- Material for the task -
───

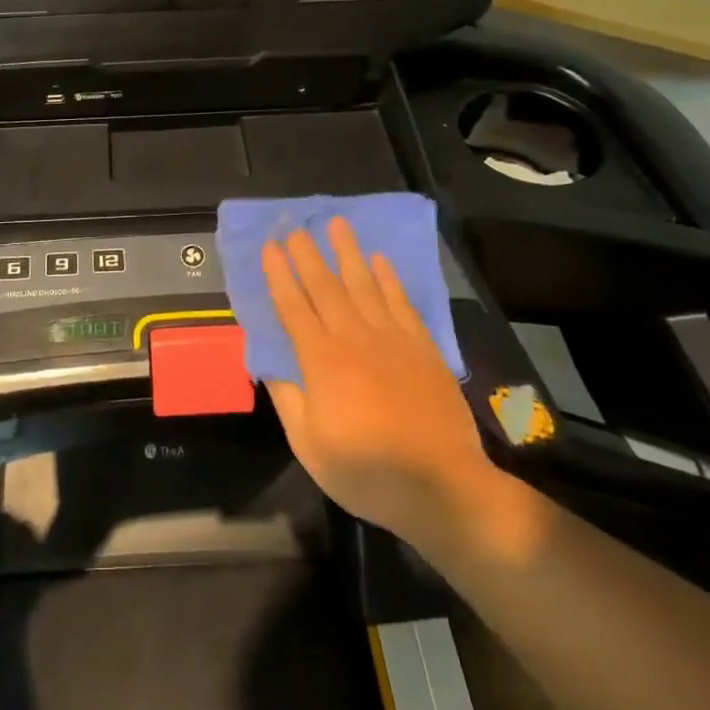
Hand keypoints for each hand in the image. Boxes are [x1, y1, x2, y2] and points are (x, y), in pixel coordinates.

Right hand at [262, 218, 523, 554]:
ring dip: (348, 253)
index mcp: (321, 361)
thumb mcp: (309, 445)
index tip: (269, 247)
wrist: (441, 485)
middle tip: (295, 226)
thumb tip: (268, 364)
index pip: (293, 306)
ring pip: (364, 285)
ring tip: (336, 224)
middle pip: (325, 286)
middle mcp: (354, 338)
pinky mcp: (422, 347)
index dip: (279, 275)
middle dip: (307, 254)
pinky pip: (401, 302)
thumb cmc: (366, 471)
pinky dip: (389, 278)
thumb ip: (288, 399)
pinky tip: (380, 260)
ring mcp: (392, 339)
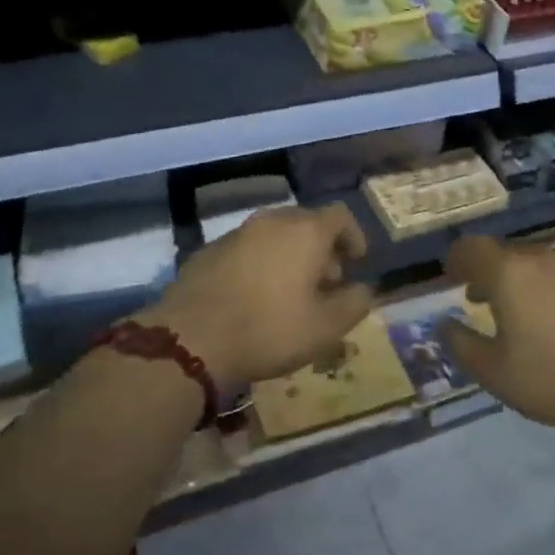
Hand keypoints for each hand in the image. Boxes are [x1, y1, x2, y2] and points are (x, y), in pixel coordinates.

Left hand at [138, 204, 373, 388]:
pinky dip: (260, 263)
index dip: (353, 235)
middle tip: (326, 282)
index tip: (357, 261)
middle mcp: (272, 221)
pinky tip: (254, 296)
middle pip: (306, 222)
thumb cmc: (269, 330)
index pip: (339, 216)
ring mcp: (236, 233)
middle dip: (322, 248)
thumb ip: (354, 303)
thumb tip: (364, 289)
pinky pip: (246, 249)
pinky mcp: (208, 250)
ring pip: (274, 234)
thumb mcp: (326, 328)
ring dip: (289, 255)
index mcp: (305, 232)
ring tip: (290, 291)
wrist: (191, 339)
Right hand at [442, 234, 554, 435]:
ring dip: (521, 283)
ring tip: (519, 315)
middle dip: (487, 272)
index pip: (471, 248)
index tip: (450, 277)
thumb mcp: (494, 372)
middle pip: (506, 254)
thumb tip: (443, 325)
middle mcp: (542, 261)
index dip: (456, 260)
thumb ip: (462, 346)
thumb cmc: (553, 377)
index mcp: (509, 273)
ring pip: (538, 266)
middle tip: (479, 299)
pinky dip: (552, 296)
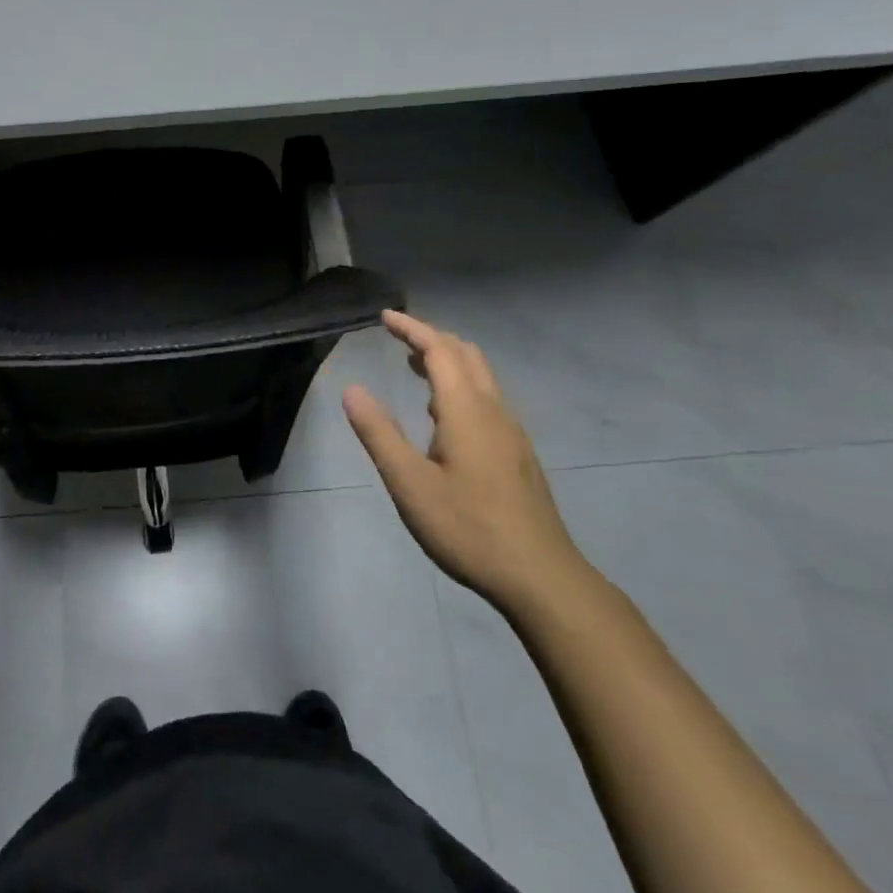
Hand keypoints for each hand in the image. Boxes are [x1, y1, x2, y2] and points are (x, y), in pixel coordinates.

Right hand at [342, 311, 590, 616]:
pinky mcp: (518, 454)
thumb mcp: (410, 483)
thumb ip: (379, 434)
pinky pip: (487, 399)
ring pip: (481, 377)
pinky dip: (460, 385)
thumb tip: (352, 389)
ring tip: (414, 367)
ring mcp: (511, 433)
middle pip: (466, 355)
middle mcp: (494, 411)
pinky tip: (442, 416)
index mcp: (466, 411)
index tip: (384, 316)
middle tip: (398, 336)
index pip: (439, 351)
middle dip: (431, 338)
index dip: (412, 329)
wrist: (540, 576)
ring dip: (447, 361)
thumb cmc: (468, 528)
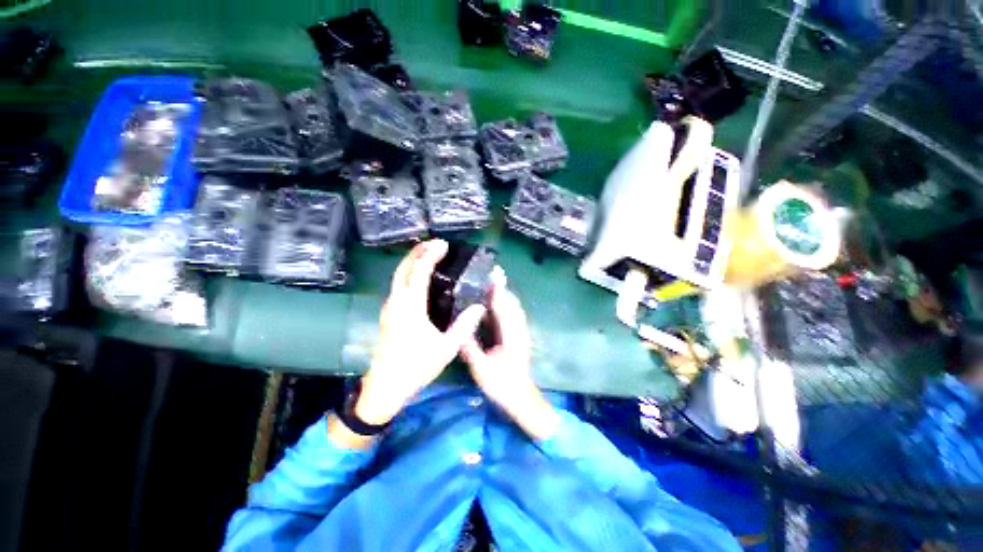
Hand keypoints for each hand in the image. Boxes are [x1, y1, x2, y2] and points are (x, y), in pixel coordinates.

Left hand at [356, 240, 486, 425]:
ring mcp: (390, 308)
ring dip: (412, 261)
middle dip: (418, 251)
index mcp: (411, 307)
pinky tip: (420, 278)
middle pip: (403, 268)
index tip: (444, 245)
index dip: (431, 255)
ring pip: (398, 275)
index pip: (419, 272)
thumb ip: (464, 326)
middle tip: (436, 244)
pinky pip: (398, 285)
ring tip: (429, 255)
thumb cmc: (416, 367)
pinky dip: (409, 273)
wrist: (385, 388)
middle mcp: (397, 302)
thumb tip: (480, 306)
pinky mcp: (388, 314)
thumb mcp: (446, 348)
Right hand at [461, 275, 558, 439]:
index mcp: (509, 335)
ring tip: (493, 285)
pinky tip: (498, 305)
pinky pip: (514, 315)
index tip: (493, 274)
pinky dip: (507, 305)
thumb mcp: (481, 369)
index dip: (497, 290)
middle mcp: (518, 330)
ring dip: (505, 295)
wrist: (520, 398)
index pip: (503, 307)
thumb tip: (458, 331)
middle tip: (491, 274)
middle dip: (503, 288)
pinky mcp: (519, 337)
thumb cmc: (501, 385)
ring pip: (514, 308)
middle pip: (511, 303)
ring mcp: (520, 333)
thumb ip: (470, 349)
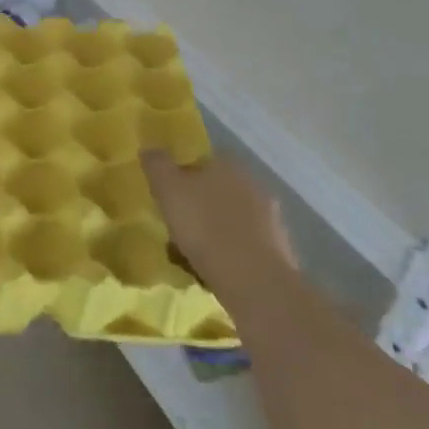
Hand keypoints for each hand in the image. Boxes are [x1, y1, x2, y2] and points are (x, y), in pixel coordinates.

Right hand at [141, 152, 295, 307]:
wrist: (253, 280)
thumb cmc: (205, 227)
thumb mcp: (168, 190)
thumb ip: (157, 165)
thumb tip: (149, 148)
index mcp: (228, 164)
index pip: (202, 161)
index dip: (182, 177)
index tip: (168, 198)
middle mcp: (253, 183)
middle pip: (217, 190)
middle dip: (199, 206)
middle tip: (177, 227)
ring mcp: (270, 217)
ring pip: (231, 219)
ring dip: (214, 231)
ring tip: (191, 256)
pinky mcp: (278, 249)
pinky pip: (244, 245)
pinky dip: (230, 254)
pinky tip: (213, 271)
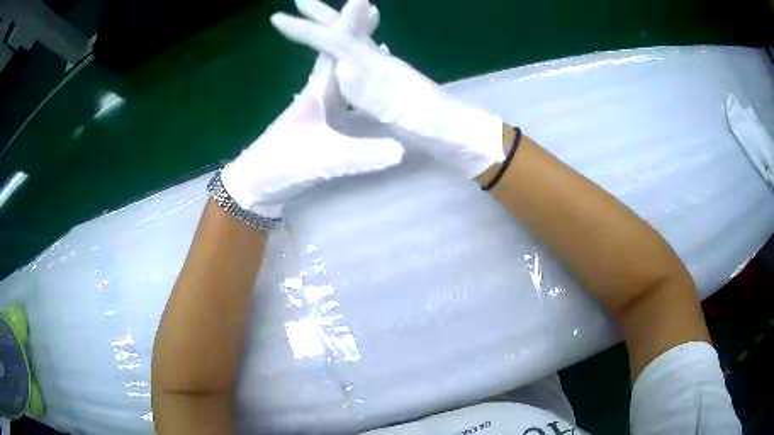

───

- Required action -
Repeat each of the records exactly as written, except for the pictures, which are to be left out.

- Answer to this problem -
Hand keypoints for each hand in the image. Boxes are [x1, y1, x2, y2] and points are (x, y), in pixel coordinates.

Right hand at [262, 218, 523, 554]:
ring dip: (348, 253)
index mcp: (321, 361)
thumb mcp: (309, 445)
index tip: (269, 247)
wrist: (441, 485)
middle tip: (295, 226)
thumb tip: (268, 364)
index pip: (293, 306)
ring pip: (364, 285)
ring tip: (336, 224)
middle pip: (325, 286)
middle mcp: (354, 338)
pinky mcp: (422, 347)
index dip: (279, 275)
middle dip: (307, 254)
pinky pip: (401, 302)
thumb cmc: (366, 471)
pinky dip: (389, 278)
thumb ip: (288, 399)
pinky tip: (380, 260)
ring mcp: (392, 339)
Hand keypoints for each hand in the image. Boxes are [x1, y1, x2, y2] and points are (x, y), in pixel coordinates.

Left hand at [138, 204, 373, 388]:
pinky dip: (260, 263)
index dip: (353, 235)
middle tip: (326, 282)
index tip: (357, 261)
middle mcp: (272, 221)
pinky tip: (254, 296)
middle pip: (306, 222)
thumb cmc: (269, 330)
index pip: (339, 216)
ring mcp: (236, 233)
middle dip: (322, 248)
thumb ip: (354, 303)
thumb tip: (364, 289)
pinky pip: (246, 249)
pinky mcp: (208, 250)
ring pip: (274, 234)
thumb mcp: (326, 328)
ring dip: (289, 255)
index mcp: (305, 232)
ring tip: (290, 291)
wrist: (191, 339)
Right hand at [442, 234, 554, 435]:
ring dip: (521, 283)
ring tip: (519, 315)
middle dip: (487, 272)
index pip: (471, 248)
index tip: (450, 277)
thumb mcp: (494, 372)
middle pip: (506, 254)
thumb tip: (443, 325)
middle mcp: (542, 261)
index dip: (456, 260)
thumb ip: (462, 346)
thumb cmc: (553, 377)
index mcp: (509, 273)
ring pip: (538, 266)
middle tip: (479, 299)
pinky dip: (552, 296)
Hand keypoints for each hand in the image. Boxes are [x1, y1, x2, y2] and points are (x, y), in pixel coordinates.

Right hand at [342, 311, 590, 616]:
pinky mcp: (518, 454)
thumb mcp: (410, 483)
thumb ip: (379, 434)
pinky pip: (487, 399)
ring pip: (481, 377)
pinky dip: (460, 385)
thumb tip: (352, 389)
ring tip: (414, 367)
ring mcp: (511, 433)
middle pip: (466, 355)
middle mcp: (494, 411)
pinky tip: (442, 416)
index mcp: (466, 411)
index tip: (384, 316)
middle tip: (398, 336)
index pip: (439, 351)
middle dip: (431, 338)
index dip: (412, 329)
wrist: (540, 576)
ring dip: (447, 361)
thumb cmc: (468, 528)
Hand keypoints for each hand in the image. Boxes are [x1, y1, x2, y2] and points are (x, y), in pixel coordinates.

Left hand at [356, 240, 486, 425]:
ring mcp: (390, 308)
ring dip: (412, 261)
middle dip: (418, 251)
index mcp: (411, 307)
pinky tip: (420, 278)
middle pip: (403, 268)
index tip: (444, 245)
index dip: (431, 255)
ring pip: (398, 275)
index pip: (419, 272)
thumb ip: (464, 326)
middle tip: (436, 244)
pinky pip: (398, 285)
ring tip: (429, 255)
thumb cmc: (416, 367)
pinky dip: (409, 273)
wrist: (385, 388)
middle mcp: (397, 302)
thumb tip: (480, 306)
pinky mcp: (388, 314)
thumb mcp: (446, 348)
Right hand at [461, 275, 558, 439]:
index mcp: (509, 335)
ring tip: (493, 285)
pinky tip: (498, 305)
pinky pip: (514, 315)
index tip: (493, 274)
pinky dip: (507, 305)
thumb mcp: (481, 369)
index dip: (497, 290)
middle mcp: (518, 330)
ring dip: (505, 295)
wrist: (520, 398)
index pip: (503, 307)
thumb tip: (458, 331)
middle tip: (491, 274)
middle dip: (503, 288)
pinky mcp: (519, 337)
thumb cmc: (501, 385)
ring pip: (514, 308)
middle pip: (511, 303)
ring mcp: (520, 333)
thumb ip: (470, 349)
Hand keypoints for each hand in the image. Boxes are [x1, y1, x2, y2] and points are (x, y), in pixel coordinates.

Right hand at [141, 152, 295, 307]:
wrist: (253, 280)
thumb cmc: (205, 227)
thumb mcp: (168, 190)
thumb ip: (157, 165)
thumb tip: (149, 148)
index mcp: (228, 164)
index pip: (202, 161)
index dip: (182, 177)
index tip: (168, 198)
middle mcp: (253, 183)
middle pip: (217, 190)
middle dip: (199, 206)
middle tip: (177, 227)
ring mcp: (270, 217)
ring pip: (231, 219)
ring dip: (214, 231)
ring tip: (191, 256)
pinky mcp: (278, 249)
pinky pip: (244, 245)
pinky dip: (230, 254)
pinky tip: (213, 271)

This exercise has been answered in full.